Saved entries
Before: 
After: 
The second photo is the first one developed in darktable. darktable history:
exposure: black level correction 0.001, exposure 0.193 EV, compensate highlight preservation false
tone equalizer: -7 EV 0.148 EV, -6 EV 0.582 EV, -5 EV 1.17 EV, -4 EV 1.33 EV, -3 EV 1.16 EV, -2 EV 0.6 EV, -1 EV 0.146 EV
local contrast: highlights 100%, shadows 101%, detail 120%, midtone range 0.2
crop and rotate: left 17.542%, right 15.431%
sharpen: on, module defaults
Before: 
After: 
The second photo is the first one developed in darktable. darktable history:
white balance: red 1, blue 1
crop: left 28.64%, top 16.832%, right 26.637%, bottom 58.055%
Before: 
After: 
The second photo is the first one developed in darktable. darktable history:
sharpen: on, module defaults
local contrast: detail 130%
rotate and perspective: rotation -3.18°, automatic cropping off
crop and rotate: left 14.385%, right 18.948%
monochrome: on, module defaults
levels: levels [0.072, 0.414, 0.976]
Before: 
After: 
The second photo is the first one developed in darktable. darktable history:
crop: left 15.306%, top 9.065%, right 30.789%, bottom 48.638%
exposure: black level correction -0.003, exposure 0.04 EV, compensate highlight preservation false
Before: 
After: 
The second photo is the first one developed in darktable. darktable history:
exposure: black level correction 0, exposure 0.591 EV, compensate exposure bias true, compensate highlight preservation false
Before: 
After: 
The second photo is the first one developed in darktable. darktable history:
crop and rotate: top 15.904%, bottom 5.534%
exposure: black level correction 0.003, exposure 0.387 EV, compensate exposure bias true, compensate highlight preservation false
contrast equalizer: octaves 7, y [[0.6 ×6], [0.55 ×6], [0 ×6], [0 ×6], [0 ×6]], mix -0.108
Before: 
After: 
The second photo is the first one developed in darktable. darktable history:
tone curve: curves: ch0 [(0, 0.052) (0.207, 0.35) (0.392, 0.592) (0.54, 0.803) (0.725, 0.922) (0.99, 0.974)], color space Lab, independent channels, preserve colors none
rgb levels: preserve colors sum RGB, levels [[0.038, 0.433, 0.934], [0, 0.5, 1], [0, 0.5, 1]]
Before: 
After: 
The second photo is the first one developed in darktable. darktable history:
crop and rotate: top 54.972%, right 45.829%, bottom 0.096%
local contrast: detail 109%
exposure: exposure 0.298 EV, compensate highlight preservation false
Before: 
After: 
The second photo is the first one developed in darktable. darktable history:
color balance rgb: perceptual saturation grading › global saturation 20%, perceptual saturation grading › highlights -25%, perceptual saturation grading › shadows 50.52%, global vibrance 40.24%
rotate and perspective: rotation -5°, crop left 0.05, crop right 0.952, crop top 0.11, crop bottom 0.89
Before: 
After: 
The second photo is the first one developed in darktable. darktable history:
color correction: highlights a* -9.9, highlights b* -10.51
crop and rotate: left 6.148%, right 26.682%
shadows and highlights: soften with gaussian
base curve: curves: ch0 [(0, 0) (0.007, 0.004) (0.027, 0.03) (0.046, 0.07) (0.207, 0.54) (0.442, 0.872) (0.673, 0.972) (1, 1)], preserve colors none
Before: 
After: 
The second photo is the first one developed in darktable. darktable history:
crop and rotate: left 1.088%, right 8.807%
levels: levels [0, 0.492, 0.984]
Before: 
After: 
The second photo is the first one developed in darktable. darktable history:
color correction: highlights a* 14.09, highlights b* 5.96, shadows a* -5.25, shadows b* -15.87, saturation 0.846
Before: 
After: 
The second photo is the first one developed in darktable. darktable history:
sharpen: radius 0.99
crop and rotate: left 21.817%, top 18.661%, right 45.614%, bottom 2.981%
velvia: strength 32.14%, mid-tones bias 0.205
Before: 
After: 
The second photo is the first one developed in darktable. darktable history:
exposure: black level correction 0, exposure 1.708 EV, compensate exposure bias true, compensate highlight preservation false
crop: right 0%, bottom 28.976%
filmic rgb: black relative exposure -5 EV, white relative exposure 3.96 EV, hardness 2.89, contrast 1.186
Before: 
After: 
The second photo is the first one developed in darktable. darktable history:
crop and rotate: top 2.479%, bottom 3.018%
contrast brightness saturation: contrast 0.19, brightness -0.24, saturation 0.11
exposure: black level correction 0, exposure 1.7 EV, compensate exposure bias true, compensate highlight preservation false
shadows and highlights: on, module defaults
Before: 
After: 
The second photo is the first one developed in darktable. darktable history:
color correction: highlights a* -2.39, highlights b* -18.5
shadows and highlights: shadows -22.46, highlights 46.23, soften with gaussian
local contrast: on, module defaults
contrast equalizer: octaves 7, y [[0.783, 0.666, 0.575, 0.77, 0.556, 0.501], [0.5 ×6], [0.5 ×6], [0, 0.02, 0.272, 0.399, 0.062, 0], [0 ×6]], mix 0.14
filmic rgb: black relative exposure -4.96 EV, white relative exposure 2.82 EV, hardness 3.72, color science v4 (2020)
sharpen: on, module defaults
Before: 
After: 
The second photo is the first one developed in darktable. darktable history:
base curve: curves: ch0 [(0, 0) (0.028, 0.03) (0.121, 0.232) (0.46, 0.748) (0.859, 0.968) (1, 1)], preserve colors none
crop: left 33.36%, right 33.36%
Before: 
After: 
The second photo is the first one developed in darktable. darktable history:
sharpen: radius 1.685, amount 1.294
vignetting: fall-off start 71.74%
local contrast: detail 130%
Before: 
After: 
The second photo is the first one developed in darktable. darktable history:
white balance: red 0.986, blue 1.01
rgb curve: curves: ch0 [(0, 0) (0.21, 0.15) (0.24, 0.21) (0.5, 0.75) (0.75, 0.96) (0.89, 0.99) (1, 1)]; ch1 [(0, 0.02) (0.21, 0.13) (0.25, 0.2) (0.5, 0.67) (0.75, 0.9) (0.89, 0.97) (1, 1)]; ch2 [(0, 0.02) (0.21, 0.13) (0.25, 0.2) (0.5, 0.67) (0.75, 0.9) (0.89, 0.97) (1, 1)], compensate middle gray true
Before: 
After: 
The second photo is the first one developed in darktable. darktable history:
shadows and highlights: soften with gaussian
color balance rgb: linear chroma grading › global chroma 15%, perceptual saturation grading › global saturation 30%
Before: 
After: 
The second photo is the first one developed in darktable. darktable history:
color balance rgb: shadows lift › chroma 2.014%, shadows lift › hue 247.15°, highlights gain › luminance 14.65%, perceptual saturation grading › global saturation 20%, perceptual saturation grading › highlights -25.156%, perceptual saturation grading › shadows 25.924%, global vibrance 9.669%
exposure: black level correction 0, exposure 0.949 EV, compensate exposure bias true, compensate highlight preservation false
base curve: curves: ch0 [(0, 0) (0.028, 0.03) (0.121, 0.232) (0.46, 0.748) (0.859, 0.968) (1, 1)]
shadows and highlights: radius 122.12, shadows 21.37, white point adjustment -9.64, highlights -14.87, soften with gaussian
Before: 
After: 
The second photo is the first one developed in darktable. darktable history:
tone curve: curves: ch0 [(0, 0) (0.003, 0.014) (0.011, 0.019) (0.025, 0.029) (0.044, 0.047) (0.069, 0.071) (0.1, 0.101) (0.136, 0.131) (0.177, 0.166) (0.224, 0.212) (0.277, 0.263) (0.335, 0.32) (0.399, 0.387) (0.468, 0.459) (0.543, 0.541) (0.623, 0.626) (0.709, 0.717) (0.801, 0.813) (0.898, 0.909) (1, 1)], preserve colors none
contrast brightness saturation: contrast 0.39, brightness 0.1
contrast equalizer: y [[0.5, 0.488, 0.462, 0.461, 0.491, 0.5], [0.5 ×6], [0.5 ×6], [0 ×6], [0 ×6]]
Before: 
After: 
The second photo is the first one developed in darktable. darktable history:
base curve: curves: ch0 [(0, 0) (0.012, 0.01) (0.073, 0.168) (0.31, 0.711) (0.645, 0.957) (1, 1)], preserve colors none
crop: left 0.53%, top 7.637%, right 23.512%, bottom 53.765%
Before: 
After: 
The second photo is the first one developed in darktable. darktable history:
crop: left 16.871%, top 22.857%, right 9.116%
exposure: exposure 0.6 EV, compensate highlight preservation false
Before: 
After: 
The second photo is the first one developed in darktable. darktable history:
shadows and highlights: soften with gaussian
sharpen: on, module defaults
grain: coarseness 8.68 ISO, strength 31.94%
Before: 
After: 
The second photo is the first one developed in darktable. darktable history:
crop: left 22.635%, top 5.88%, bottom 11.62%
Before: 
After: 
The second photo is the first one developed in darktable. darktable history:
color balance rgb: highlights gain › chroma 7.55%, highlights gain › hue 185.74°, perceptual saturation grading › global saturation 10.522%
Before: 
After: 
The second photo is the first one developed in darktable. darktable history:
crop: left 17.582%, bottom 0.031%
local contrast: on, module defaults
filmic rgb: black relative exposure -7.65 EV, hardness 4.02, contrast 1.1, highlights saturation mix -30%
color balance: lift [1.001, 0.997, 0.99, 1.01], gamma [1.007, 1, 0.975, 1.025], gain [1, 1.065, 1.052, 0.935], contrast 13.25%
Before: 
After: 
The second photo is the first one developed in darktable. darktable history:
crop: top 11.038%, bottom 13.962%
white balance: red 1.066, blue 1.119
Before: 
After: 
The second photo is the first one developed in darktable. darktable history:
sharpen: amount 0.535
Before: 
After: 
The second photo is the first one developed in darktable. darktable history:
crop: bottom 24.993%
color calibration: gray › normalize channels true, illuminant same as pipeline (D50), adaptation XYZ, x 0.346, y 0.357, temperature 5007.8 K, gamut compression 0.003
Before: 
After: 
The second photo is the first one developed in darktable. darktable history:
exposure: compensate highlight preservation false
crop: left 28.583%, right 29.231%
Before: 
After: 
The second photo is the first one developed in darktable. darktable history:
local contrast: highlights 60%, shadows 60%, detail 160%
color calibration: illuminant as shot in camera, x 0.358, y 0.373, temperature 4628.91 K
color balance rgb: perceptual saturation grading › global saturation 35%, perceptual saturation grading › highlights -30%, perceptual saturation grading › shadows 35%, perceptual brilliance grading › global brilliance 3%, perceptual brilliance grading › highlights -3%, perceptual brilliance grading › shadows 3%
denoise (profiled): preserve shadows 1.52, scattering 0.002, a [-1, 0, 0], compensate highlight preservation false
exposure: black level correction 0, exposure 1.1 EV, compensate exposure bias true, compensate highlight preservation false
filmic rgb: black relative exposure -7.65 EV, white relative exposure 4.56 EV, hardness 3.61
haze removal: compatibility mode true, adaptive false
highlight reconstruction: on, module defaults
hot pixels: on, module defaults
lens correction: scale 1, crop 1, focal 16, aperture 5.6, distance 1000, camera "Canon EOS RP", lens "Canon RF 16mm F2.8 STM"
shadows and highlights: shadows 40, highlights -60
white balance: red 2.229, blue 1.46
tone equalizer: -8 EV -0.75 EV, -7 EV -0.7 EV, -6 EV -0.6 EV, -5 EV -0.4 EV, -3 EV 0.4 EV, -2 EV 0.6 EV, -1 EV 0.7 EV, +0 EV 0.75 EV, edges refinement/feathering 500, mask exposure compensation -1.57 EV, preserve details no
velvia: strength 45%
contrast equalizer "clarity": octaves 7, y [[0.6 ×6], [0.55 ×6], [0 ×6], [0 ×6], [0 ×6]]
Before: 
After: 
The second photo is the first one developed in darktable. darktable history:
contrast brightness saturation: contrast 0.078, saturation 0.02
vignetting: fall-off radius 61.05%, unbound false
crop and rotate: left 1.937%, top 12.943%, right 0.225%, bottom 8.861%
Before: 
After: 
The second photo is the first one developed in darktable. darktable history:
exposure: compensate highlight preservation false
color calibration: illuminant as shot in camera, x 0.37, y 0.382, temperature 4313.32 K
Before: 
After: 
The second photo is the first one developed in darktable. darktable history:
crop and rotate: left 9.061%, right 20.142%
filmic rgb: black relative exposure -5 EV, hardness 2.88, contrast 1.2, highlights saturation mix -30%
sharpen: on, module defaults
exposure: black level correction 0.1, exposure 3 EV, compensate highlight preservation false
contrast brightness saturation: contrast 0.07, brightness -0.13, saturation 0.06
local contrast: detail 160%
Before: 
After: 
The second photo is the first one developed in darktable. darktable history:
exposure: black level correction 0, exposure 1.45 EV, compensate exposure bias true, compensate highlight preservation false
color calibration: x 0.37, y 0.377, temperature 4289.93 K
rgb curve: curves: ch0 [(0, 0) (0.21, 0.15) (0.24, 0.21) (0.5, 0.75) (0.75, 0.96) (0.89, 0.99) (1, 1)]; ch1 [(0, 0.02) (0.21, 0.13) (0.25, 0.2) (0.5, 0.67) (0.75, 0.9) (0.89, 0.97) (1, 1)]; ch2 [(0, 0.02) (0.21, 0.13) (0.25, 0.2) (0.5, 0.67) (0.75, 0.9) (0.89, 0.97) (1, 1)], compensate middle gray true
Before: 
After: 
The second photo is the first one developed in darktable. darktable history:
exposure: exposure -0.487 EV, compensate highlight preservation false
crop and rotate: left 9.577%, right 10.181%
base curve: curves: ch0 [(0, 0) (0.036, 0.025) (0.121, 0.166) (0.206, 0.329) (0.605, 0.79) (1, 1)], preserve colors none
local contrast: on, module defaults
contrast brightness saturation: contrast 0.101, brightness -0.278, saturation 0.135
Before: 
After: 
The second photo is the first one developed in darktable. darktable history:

▸ To be done
Reproduce the listing verbatim from its first line through the line that contains "exposure: black level correction 0, exposure 0.591", including that line.

▸ Solution for this exercise
Before: 
After: 
The second photo is the first one developed in darktable. darktable history:
exposure: black level correction 0.001, exposure 0.193 EV, compensate highlight preservation false
tone equalizer: -7 EV 0.148 EV, -6 EV 0.582 EV, -5 EV 1.17 EV, -4 EV 1.33 EV, -3 EV 1.16 EV, -2 EV 0.6 EV, -1 EV 0.146 EV
local contrast: highlights 100%, shadows 101%, detail 120%, midtone range 0.2
crop and rotate: left 17.542%, right 15.431%
sharpen: on, module defaults
Before: 
After: 
The second photo is the first one developed in darktable. darktable history:
white balance: red 1, blue 1
crop: left 28.64%, top 16.832%, right 26.637%, bottom 58.055%
Before: 
After: 
The second photo is the first one developed in darktable. darktable history:
sharpen: on, module defaults
local contrast: detail 130%
rotate and perspective: rotation -3.18°, automatic cropping off
crop and rotate: left 14.385%, right 18.948%
monochrome: on, module defaults
levels: levels [0.072, 0.414, 0.976]
Before: 
After: 
The second photo is the first one developed in darktable. darktable history:
crop: left 15.306%, top 9.065%, right 30.789%, bottom 48.638%
exposure: black level correction -0.003, exposure 0.04 EV, compensate highlight preservation false
Before: 
After: 
The second photo is the first one developed in darktable. darktable history:
exposure: black level correction 0, exposure 0.591 EV, compensate exposure bias true, compensate highlight preservation false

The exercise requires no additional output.